LE CLARINETTISTE DELLA BANDA
Alle clarinettiste della banda aprile porge nuovi alfabeti sulle labbra e avvolge la scansione degli anni al ceppo della primavera. Le clarinettiste costeggiano le occorrenze del vento, l’impellenza dell’amore e l’idea stessa di una geologia del corpo, le mani frammentarie e il farneticare luminoso dei capelli, le promesse di una fertilità terrena, la continuità delle gambe. Le precede il fiume di una musica rotonda che si sgrana in forma d’acini d’uva, polpa d’anguria, si dissipa nel segreto dei chicchi di una melagrana, si allarga nel respiro di un’erba invaghita della luce.
CARAMELLE
Verrò in via delle vigne quattordici a passarti l’ultima delle mie caramelle, è lì che abita in forma di zucchero l’orto di tua madre e si gonfiano di rosso i pomodori nel cerchio delle alpi e l’insalata ha il suono familiare di una porta che sbatte.

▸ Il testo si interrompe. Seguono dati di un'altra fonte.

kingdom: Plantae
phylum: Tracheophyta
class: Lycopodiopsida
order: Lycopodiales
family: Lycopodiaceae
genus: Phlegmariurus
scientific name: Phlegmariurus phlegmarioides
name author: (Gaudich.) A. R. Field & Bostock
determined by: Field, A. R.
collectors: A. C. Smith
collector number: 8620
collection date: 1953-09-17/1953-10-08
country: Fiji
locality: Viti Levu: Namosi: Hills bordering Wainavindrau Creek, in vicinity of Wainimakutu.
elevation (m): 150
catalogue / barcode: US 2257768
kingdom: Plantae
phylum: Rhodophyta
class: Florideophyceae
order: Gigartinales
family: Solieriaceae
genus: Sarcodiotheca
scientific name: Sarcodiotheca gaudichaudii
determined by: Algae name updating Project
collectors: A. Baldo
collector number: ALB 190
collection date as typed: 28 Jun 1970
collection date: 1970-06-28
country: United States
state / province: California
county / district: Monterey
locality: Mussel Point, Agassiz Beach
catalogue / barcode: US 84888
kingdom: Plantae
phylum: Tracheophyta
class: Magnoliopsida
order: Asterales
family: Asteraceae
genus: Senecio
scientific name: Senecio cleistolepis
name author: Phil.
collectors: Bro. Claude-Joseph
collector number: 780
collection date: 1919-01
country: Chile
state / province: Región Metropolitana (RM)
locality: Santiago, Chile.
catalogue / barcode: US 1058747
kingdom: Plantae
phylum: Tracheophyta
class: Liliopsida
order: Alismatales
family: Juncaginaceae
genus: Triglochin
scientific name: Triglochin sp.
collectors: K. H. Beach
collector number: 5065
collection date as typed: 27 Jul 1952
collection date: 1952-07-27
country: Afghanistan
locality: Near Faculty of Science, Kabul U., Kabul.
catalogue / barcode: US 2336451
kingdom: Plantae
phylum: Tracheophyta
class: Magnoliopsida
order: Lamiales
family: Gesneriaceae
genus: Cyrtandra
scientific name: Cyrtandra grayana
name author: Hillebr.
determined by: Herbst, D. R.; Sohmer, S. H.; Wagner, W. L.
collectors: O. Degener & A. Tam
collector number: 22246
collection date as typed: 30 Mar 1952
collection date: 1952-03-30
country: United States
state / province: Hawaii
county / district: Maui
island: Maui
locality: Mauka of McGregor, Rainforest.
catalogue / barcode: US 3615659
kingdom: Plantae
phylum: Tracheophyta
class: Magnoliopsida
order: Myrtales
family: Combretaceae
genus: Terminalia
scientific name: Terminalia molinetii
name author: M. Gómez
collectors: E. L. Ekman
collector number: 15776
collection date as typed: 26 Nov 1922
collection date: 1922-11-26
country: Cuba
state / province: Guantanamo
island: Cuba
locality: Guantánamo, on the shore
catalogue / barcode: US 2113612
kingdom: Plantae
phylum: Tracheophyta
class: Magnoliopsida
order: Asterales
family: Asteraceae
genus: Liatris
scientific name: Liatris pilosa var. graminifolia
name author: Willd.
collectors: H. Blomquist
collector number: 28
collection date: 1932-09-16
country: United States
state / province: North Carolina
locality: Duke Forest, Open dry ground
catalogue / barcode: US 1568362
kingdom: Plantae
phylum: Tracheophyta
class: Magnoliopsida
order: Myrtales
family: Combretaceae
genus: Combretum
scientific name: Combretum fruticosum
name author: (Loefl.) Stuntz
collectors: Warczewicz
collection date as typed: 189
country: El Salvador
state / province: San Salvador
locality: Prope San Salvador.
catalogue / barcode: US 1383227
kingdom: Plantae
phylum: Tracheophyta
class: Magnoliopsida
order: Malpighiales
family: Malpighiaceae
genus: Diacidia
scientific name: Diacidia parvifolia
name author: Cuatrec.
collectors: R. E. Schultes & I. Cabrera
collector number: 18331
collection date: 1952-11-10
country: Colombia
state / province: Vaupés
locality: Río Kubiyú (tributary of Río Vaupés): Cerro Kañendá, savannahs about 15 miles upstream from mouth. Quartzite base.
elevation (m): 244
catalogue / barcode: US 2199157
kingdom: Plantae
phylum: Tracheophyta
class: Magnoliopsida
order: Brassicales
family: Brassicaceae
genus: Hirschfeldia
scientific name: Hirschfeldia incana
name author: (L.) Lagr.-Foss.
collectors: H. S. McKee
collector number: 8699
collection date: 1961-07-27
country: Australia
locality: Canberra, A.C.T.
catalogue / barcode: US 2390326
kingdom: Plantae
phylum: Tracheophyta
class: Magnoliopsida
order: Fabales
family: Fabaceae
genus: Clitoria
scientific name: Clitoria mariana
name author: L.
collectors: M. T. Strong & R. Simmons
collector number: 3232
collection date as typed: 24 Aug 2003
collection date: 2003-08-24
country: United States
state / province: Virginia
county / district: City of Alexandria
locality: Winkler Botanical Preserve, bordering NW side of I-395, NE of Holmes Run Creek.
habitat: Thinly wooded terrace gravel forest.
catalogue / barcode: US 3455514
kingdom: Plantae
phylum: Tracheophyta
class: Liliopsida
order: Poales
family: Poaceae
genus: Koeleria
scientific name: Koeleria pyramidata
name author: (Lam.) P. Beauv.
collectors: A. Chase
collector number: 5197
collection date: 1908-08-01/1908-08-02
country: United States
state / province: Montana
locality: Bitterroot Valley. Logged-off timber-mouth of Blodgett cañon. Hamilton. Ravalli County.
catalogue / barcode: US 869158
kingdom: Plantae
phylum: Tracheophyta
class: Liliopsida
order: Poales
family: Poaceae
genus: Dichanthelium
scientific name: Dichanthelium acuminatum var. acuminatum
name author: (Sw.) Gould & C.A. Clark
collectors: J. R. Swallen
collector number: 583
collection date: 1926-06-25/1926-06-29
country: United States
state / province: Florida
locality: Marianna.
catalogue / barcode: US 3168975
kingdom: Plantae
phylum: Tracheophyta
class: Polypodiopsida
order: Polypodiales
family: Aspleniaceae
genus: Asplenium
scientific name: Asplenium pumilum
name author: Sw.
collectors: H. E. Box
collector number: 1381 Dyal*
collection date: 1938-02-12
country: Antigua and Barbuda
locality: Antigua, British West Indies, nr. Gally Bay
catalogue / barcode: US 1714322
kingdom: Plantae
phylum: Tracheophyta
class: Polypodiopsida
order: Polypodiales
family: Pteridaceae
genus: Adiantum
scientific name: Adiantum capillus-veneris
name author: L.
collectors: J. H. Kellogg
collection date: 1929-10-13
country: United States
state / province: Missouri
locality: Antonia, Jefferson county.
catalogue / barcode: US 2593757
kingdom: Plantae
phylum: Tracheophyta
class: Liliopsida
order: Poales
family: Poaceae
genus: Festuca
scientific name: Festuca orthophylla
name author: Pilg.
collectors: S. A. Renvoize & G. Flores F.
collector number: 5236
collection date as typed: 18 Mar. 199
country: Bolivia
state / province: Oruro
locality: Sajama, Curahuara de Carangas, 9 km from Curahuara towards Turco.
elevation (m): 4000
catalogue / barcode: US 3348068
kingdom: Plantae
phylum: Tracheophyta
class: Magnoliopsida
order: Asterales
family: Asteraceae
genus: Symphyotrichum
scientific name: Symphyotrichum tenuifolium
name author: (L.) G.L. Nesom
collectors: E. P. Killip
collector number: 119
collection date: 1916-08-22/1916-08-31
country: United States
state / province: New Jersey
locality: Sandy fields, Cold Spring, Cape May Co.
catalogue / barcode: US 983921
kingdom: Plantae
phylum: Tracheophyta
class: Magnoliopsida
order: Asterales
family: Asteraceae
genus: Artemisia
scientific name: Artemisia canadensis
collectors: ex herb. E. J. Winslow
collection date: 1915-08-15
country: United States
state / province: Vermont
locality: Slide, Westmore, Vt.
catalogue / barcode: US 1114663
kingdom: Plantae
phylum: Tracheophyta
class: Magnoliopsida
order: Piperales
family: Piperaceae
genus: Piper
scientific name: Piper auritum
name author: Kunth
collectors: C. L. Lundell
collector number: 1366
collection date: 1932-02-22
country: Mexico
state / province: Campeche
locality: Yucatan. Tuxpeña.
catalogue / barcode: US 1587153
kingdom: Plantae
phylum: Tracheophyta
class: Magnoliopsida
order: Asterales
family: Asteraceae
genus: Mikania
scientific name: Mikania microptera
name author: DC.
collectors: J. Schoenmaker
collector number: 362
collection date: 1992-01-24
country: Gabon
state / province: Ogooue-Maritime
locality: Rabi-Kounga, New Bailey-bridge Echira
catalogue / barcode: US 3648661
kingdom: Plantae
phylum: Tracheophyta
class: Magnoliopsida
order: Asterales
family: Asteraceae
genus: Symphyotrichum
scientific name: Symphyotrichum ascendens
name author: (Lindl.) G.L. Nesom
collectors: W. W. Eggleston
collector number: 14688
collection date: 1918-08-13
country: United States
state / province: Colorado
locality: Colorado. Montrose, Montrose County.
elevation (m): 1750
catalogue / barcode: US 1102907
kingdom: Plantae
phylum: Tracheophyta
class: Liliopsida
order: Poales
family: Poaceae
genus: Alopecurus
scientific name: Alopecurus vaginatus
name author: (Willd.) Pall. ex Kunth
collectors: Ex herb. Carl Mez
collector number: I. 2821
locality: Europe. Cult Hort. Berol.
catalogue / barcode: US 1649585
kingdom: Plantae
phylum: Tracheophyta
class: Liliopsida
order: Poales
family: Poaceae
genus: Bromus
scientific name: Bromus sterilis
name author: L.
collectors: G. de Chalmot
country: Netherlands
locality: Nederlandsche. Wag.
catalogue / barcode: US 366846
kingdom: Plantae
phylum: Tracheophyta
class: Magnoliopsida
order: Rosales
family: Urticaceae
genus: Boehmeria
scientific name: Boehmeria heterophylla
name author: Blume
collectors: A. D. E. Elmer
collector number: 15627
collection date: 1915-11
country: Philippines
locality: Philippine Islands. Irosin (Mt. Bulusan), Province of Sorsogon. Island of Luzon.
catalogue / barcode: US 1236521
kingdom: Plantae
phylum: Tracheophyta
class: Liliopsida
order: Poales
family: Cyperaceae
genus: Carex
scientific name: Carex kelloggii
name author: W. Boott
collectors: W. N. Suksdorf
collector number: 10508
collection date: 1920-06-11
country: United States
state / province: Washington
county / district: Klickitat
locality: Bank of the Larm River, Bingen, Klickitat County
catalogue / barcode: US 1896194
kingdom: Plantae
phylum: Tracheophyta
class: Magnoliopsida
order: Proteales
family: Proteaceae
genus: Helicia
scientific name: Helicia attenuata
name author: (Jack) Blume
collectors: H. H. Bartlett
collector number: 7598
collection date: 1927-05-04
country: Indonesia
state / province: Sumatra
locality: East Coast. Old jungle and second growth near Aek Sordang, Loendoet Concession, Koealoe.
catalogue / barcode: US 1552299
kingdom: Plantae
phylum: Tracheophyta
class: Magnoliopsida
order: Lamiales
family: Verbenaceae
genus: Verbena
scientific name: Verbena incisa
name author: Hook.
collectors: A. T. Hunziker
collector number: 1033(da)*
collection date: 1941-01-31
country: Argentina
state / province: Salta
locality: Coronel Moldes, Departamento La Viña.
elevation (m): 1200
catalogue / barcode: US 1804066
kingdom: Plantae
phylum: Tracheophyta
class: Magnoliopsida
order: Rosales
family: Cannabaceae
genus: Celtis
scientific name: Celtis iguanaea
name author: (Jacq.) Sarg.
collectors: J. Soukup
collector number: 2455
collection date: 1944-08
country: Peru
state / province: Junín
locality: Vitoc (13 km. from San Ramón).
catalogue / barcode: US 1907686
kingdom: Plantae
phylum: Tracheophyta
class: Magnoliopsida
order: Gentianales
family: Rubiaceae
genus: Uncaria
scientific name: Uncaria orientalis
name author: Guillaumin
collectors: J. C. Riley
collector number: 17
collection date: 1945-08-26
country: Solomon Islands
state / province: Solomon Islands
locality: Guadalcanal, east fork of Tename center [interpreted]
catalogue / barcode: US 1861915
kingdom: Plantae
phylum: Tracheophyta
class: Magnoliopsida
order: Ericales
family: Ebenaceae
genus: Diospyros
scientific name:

Gli autunni vengono con passo leggero e io mi arrampicherò sul tuo accento di montagna, sulle gutturali che sono rocce aspre, su certe consonanti che imitano il tumultuoso gorgoglio dei torrenti. Le tue mani forse mi cercavano, tentavano un approdo, ma tu lo sai che il nostro sole è la solitudine e la promessa di non vederci più è già nei nostri passi. L’ho visto il gatto, e quella lunga scia di tristezza. Ho visto la fabbrica e la fretta dei viaggi. Le mani si cercavano e ridevi di un riso notturno e c’era la pioggia e il buio e il momento era perfetto per perdersi, per scivolare via come un addio.